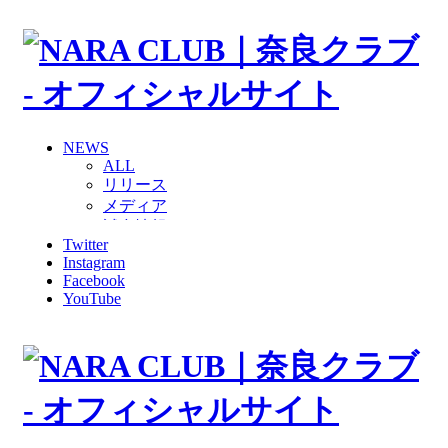
NEWS
ALL
リリース
メディア
試合情報
Twitter
グッズ
Instagram
ファンコミュニティ
Facebook
普及・育成
YouTube
ホームタウン
コラム
その他
TEAM
2026/27トップチーム
2026/27トップチームスタッフ
ソシオス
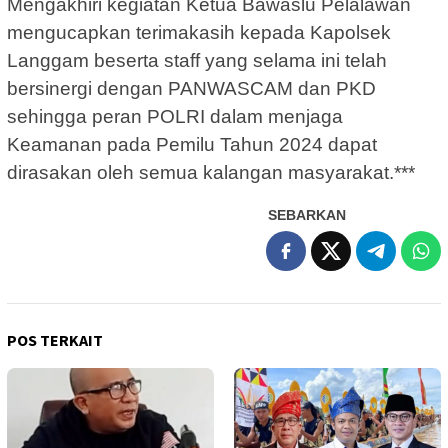
Mengakhiri kegiatan Ketua Bawaslu Pelalawan
mengucapkan terimakasih kepada Kapolsek
Langgam beserta staff yang selama ini telah
bersinergi dengan PANWASCAM dan PKD
sehingga peran POLRI dalam menjaga
Keamanan pada Pemilu Tahun 2024 dapat
dirasakan oleh semua kalangan masyarakat.***
SEBARKAN
POS TERKAIT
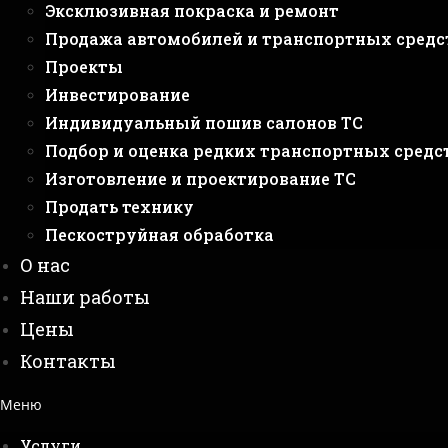
Эксклюзивная покраска и ремонт
Продажа автомобилей и транспортных средс
Проекты
Инвестирование
Индивидуальный пошив салонов ТС
Подбор и оценка редких транспортных средс
Изготовление и проектирование ТС
Продать технику
Пескоструйная обработка
О нас
Наши работы
Цены
Контакты
Меню
Услуги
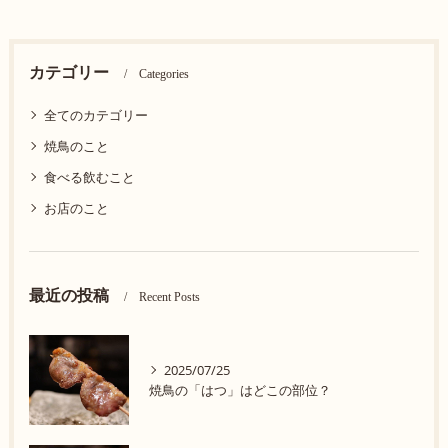
カテゴリー
Categories
全てのカテゴリー
焼鳥のこと
食べる飲むこと
お店のこと
最近の投稿
Recent Posts
2025/07/25
焼鳥の「はつ」はどこの部位？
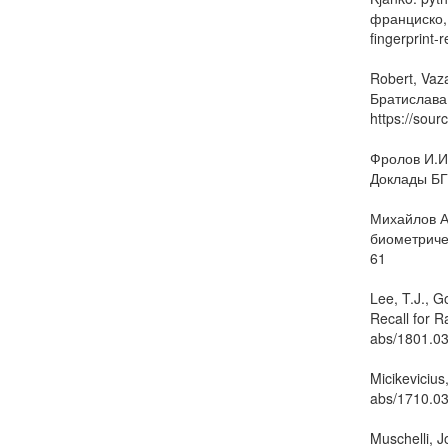
франциско, 
fingerprint-
Robert, Vaz
Братислава,
https://sou
Фролов И.И
Доклады БГУ
Михайлов А
биометричес
61
Lee, T.J., G
Recall for R
abs/1801.0
Micikevicius
abs/1710.0
Muschelli, J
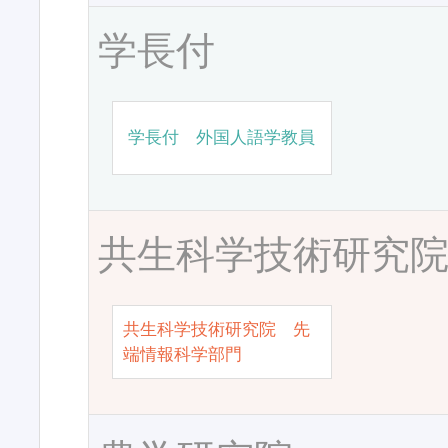
学長付
学長付 外国人語学教員
共生科学技術研究
共生科学技術研究院 先
端情報科学部門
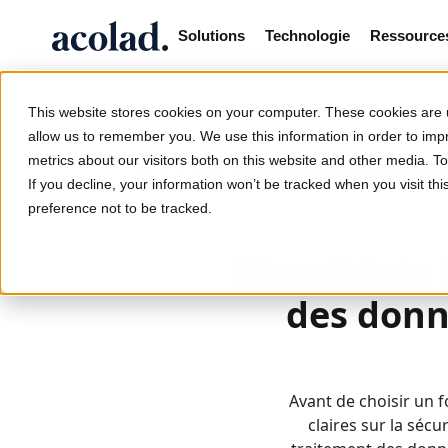
Solutions
Technologie
Ressource
This website stores cookies on your computer. These cookies are u
allow us to remember you. We use this information in order to im
metrics about our visitors both on this website and other media. 
/
/
Sécurité de la traduction par 
Home
Lia
If you decline, your information won’t be tracked when you visit th
preference not to be tracked.
Sécurité de 
des donné
Avant de choisir un 
claires sur la sécur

● ● ●

What the exercise asks: Write out the text of all the rows above, line for line and without any change, leaving the pictures out.

Output:
NEWS
ALL
リリース
メディア
試合情報
Twitter
グッズ
Instagram
ファンコミュニティ
Facebook
普及・育成
YouTube
ホームタウン
コラム
その他
TEAM
2026/27トップチーム
2026/27トップチームスタッフ
ソシオス
Mengakhiri kegiatan Ketua Bawaslu Pelalawan
mengucapkan terimakasih kepada Kapolsek
Langgam beserta staff yang selama ini telah
bersinergi dengan PANWASCAM dan PKD
sehingga peran POLRI dalam menjaga
Keamanan pada Pemilu Tahun 2024 dapat
dirasakan oleh semua kalangan masyarakat.***
SEBARKAN
POS TERKAIT
Эксклюзивная покраска и ремонт
Продажа автомобилей и транспортных средс
Проекты
Инвестирование
Индивидуальный пошив салонов ТС
Подбор и оценка редких транспортных средс
Изготовление и проектирование ТС
Продать технику
Пескоструйная обработка
О нас
Наши работы
Цены
Контакты
Меню
Услуги
カテゴリー
Categories
全てのカテゴリー
焼鳥のこと
食べる飲むこと
お店のこと
最近の投稿
Recent Posts
2025/07/25
焼鳥の「はつ」はどこの部位？
франциско, 
fingerprint-
Robert, Vaz
Братислава,
https://sou
Фролов И.И
Доклады БГУ
Михайлов А
биометричес
61
Lee, T.J., G
Recall for R
abs/1801.0
Micikevicius
abs/1710.0
Muschelli, J
学長付
学長付 外国人語学教員
共生科学技術研究
共生科学技術研究院 先
端情報科学部門
Solutions
Technologie
Ressource
This website stores cookies on your computer. These cookies are u
allow us to remember you. We use this information in order to im
metrics about our visitors both on this website and other media. 
/
/
Sécurité de la traduction par 
Home
Lia
If you decline, your information won’t be tracked when you visit th
preference not to be tracked.
Sécurité de 
des donné
Avant de choisir un 
claires sur la sécur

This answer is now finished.